Saved data entries:
···
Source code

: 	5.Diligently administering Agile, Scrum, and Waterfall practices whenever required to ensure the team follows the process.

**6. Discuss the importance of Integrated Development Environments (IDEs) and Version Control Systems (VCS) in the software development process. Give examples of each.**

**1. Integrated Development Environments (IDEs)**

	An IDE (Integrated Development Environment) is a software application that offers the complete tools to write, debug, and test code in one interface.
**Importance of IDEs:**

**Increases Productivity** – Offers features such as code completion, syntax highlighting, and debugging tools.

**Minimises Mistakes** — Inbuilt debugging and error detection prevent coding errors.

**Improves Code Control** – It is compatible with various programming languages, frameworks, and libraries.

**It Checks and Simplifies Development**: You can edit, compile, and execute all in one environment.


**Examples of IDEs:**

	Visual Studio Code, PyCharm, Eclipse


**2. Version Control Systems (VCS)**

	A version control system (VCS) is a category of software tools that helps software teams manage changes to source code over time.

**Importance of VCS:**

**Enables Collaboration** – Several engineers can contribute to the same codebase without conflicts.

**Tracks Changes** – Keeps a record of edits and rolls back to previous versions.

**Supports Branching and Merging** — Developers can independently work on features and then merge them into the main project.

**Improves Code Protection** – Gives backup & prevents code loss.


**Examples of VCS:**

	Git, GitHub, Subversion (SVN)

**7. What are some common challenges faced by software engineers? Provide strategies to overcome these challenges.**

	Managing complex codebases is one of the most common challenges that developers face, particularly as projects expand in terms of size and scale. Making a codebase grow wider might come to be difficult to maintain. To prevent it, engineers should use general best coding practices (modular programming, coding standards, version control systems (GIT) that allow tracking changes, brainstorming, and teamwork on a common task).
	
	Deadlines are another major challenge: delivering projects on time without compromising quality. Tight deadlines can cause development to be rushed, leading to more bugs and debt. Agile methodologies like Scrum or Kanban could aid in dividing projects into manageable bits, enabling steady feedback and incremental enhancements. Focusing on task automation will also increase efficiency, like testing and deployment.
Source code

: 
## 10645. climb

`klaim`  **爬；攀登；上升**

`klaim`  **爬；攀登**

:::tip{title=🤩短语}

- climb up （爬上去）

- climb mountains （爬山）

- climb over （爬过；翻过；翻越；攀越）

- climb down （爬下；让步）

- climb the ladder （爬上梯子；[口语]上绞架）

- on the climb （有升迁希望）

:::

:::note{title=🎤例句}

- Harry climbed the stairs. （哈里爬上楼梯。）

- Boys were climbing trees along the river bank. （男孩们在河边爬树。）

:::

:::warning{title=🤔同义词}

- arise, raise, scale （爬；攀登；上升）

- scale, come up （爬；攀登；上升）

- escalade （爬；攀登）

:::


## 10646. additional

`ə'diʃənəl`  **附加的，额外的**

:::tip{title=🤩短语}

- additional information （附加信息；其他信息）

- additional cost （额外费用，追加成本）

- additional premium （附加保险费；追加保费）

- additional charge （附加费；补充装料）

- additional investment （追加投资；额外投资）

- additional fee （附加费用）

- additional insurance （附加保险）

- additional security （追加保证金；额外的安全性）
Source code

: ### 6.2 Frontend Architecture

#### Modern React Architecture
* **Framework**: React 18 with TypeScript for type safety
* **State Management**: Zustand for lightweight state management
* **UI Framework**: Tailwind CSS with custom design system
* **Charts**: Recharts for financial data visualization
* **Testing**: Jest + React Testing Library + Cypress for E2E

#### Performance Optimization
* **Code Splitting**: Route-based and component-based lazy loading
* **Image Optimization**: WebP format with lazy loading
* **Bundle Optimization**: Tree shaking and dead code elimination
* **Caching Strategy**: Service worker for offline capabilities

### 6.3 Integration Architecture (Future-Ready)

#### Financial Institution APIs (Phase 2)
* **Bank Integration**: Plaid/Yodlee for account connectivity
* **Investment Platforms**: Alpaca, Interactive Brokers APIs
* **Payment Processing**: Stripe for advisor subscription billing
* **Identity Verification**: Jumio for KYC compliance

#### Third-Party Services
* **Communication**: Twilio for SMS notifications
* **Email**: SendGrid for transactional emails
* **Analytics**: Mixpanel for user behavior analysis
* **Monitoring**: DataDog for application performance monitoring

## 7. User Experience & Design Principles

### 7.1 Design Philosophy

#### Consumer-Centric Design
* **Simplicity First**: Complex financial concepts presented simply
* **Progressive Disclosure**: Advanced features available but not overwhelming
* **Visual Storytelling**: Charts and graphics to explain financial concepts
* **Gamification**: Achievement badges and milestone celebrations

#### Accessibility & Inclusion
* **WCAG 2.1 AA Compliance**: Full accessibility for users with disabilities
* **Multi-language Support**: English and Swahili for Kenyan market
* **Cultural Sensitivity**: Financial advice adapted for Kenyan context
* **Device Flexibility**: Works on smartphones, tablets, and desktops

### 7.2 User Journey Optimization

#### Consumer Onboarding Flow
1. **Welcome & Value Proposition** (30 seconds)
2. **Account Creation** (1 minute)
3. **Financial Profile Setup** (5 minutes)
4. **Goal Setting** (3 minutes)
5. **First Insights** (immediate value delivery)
···
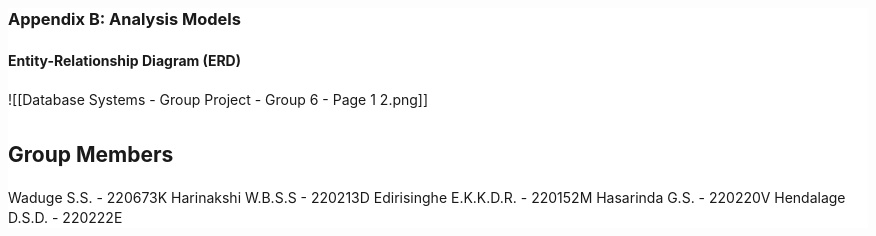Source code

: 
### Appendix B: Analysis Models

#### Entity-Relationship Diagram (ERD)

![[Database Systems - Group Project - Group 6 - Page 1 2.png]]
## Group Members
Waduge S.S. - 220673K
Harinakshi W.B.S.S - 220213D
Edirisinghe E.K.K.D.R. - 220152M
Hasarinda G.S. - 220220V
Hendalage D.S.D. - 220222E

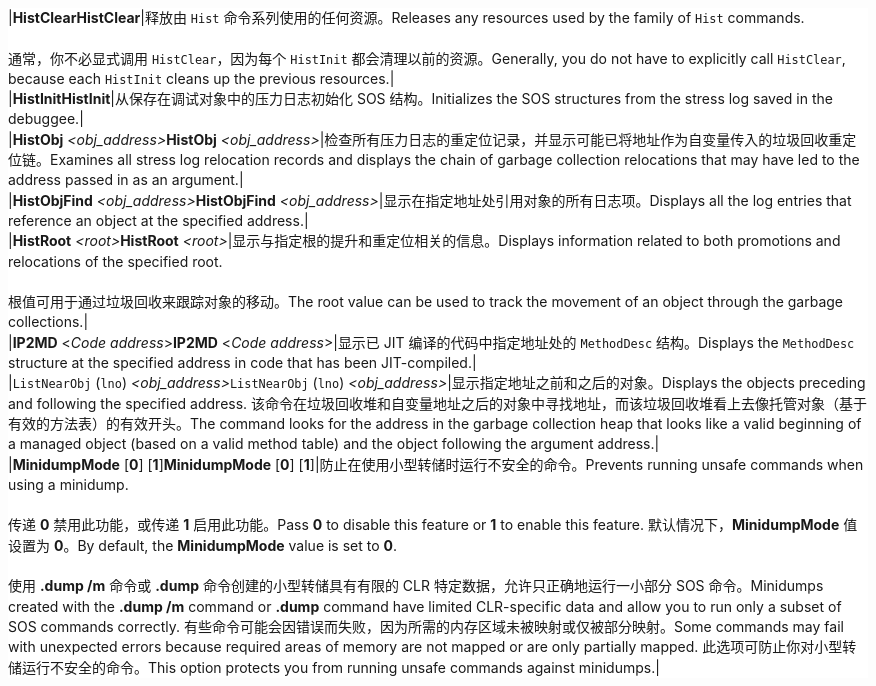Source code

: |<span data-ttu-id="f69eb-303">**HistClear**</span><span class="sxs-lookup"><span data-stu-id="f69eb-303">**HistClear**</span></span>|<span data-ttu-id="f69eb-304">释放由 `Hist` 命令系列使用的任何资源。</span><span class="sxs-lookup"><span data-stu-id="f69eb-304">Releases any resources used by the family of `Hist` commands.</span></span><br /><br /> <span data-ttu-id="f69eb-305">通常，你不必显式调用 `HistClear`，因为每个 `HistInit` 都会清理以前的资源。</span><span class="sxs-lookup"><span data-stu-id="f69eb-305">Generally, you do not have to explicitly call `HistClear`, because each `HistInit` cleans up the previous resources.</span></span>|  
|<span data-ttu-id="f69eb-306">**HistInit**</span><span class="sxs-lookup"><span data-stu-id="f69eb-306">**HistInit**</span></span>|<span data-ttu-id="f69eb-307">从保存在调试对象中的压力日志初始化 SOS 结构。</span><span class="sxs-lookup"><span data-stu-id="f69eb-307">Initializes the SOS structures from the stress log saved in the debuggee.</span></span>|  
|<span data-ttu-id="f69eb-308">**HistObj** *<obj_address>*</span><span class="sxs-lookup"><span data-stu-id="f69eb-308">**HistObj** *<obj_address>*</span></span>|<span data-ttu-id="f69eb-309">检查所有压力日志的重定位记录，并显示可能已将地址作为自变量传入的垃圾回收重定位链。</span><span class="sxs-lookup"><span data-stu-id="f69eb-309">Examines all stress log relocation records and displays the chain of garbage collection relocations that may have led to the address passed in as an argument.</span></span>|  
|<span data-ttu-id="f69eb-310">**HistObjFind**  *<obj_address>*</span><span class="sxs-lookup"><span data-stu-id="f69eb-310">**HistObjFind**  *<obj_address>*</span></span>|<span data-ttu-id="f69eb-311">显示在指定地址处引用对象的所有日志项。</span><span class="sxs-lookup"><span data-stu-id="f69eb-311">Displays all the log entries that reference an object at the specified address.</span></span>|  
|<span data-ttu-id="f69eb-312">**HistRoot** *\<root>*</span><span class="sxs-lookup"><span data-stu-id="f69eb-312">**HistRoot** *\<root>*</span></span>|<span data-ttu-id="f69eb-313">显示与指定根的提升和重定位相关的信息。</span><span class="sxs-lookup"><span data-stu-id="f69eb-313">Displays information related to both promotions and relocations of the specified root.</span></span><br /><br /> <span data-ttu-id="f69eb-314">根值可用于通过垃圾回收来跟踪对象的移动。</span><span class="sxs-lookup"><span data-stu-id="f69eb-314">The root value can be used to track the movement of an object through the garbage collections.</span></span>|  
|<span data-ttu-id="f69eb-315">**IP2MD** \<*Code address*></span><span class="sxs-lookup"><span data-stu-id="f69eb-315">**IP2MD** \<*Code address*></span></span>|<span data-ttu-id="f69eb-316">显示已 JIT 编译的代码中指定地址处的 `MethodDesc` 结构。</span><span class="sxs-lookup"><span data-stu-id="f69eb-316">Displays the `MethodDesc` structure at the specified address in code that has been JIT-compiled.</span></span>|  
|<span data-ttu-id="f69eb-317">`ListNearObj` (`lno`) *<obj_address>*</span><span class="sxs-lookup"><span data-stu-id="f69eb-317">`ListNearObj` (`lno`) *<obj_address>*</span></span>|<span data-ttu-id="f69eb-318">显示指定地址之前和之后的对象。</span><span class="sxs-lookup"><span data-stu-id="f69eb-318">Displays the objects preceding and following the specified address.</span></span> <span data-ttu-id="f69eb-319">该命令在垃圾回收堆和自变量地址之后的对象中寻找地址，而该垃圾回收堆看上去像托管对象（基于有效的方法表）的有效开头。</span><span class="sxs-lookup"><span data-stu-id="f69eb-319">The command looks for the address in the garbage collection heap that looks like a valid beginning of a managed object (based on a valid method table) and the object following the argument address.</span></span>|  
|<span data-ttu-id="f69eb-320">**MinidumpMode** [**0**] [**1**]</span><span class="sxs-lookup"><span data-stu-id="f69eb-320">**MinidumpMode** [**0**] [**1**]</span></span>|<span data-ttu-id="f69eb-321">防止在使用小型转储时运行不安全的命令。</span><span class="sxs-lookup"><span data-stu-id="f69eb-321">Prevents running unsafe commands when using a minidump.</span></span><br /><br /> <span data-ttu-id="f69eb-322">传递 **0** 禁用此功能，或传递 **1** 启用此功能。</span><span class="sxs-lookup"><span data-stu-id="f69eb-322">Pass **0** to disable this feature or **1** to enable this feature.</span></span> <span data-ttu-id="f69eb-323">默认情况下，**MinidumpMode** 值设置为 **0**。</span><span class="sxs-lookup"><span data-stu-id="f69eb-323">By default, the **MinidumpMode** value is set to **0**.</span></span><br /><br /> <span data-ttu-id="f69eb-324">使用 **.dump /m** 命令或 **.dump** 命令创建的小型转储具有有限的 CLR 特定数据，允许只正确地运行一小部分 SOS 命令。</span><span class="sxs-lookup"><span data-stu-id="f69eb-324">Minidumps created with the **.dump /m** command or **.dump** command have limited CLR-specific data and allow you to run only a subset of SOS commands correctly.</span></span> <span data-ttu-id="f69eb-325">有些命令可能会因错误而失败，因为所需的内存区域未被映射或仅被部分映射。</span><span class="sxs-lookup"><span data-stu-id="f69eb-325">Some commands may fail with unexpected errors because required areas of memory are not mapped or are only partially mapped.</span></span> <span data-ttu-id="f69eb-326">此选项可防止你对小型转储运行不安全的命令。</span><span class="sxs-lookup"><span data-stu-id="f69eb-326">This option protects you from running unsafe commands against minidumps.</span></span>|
···
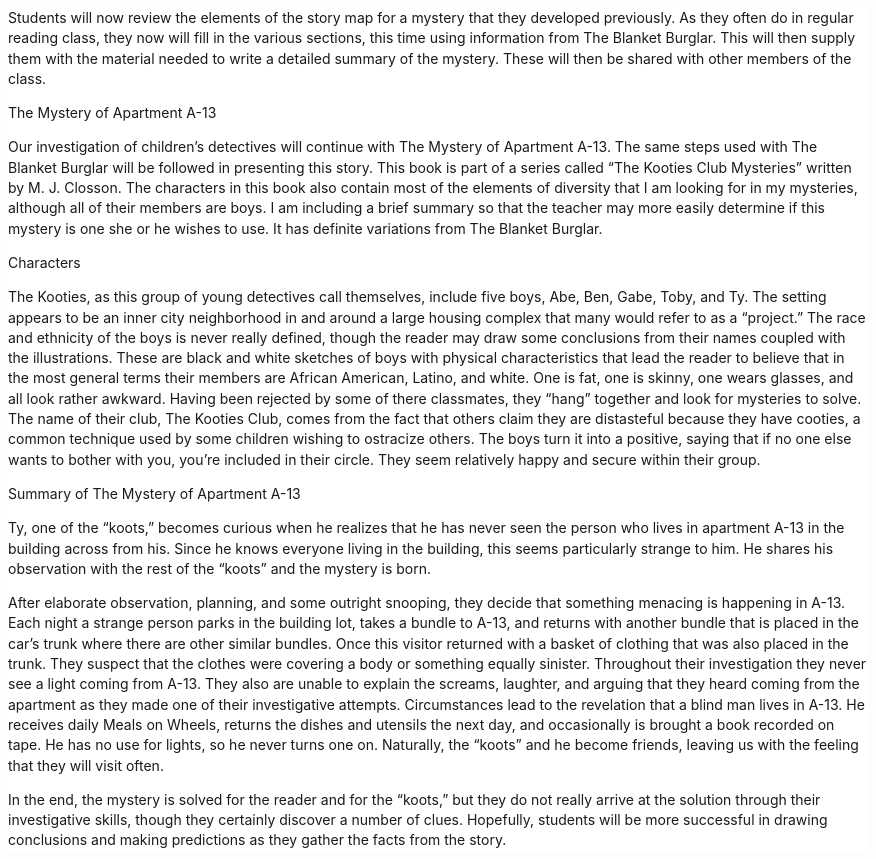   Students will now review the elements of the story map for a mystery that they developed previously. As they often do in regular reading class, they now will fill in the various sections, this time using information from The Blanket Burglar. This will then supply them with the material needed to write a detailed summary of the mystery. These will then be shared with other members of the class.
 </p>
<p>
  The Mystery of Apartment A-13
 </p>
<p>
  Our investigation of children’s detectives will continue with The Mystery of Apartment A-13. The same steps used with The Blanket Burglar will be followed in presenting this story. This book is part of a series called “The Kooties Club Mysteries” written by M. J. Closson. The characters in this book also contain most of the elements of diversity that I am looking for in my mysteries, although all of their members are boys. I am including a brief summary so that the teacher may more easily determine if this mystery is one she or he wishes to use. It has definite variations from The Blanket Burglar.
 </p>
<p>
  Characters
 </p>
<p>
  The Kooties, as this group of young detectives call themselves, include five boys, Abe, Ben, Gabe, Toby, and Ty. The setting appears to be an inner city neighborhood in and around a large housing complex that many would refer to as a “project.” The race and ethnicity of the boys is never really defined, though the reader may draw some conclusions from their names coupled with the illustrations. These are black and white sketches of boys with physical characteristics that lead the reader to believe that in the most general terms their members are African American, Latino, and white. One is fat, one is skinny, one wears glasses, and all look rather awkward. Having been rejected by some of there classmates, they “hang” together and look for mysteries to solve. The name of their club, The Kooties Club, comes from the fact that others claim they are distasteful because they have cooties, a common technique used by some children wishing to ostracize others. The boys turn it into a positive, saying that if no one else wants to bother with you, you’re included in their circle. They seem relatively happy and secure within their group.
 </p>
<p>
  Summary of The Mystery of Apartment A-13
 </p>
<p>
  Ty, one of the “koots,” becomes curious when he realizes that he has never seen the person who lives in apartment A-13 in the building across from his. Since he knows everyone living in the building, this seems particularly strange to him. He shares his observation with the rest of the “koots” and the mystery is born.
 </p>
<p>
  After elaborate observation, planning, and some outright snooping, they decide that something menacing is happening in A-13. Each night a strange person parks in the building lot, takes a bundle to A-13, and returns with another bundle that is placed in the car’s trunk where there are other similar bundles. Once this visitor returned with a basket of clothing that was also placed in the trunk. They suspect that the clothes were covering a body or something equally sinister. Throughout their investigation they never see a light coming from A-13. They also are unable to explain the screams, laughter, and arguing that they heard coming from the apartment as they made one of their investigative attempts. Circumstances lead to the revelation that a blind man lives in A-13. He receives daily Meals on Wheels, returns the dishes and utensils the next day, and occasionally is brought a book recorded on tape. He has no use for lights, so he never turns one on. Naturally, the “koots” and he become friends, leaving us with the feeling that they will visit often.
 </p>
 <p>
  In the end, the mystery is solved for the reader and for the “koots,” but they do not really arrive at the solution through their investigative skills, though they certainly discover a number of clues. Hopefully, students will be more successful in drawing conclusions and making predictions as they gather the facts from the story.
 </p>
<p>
···
Here the output must be the lines above from the line with "Control Systems (VCS)**" to the line with "Git, GitHub, Subversion (SVN)", both included, duplicated word for word and nothing else.

**2. Version Control Systems (VCS)**

	A version control system (VCS) is a category of software tools that helps software teams manage changes to source code over time.

**Importance of VCS:**

**Enables Collaboration** – Several engineers can contribute to the same codebase without conflicts.

**Tracks Changes** – Keeps a record of edits and rolls back to previous versions.

**Supports Branching and Merging** — Developers can independently work on features and then merge them into the main project.

**Improves Code Protection** – Gives backup & prevents code loss.


**Examples of VCS:**

	Git, GitHub, Subversion (SVN)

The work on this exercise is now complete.